- **Exercise material**

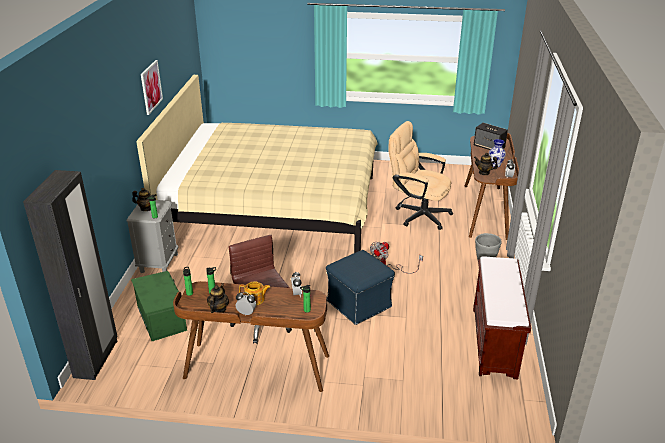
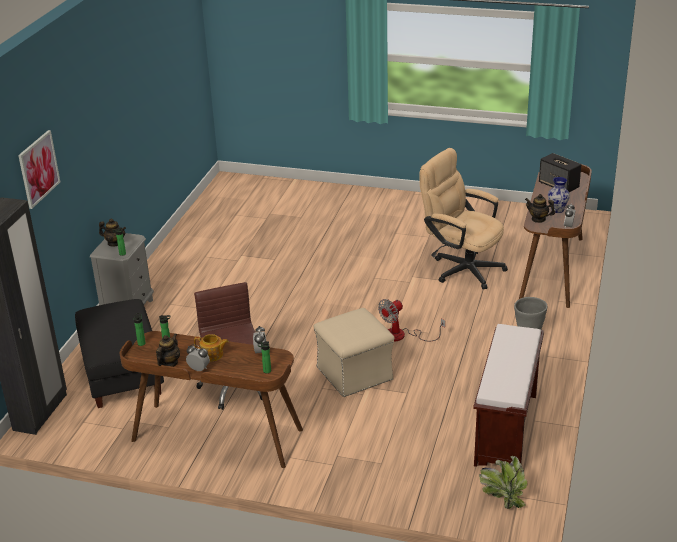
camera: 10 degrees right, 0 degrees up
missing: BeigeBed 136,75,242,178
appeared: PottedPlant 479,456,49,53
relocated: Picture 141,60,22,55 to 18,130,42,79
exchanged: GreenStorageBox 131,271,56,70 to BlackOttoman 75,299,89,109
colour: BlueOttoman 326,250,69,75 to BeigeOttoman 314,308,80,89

- **Your goal**
An exact copy of every record above is required, with all pictures omitted.

- **Result for this task**
camera: 10 degrees right, 0 degrees up
missing: BeigeBed 136,75,242,178
appeared: PottedPlant 479,456,49,53
relocated: Picture 141,60,22,55 to 18,130,42,79
exchanged: GreenStorageBox 131,271,56,70 to BlackOttoman 75,299,89,109
colour: BlueOttoman 326,250,69,75 to BeigeOttoman 314,308,80,89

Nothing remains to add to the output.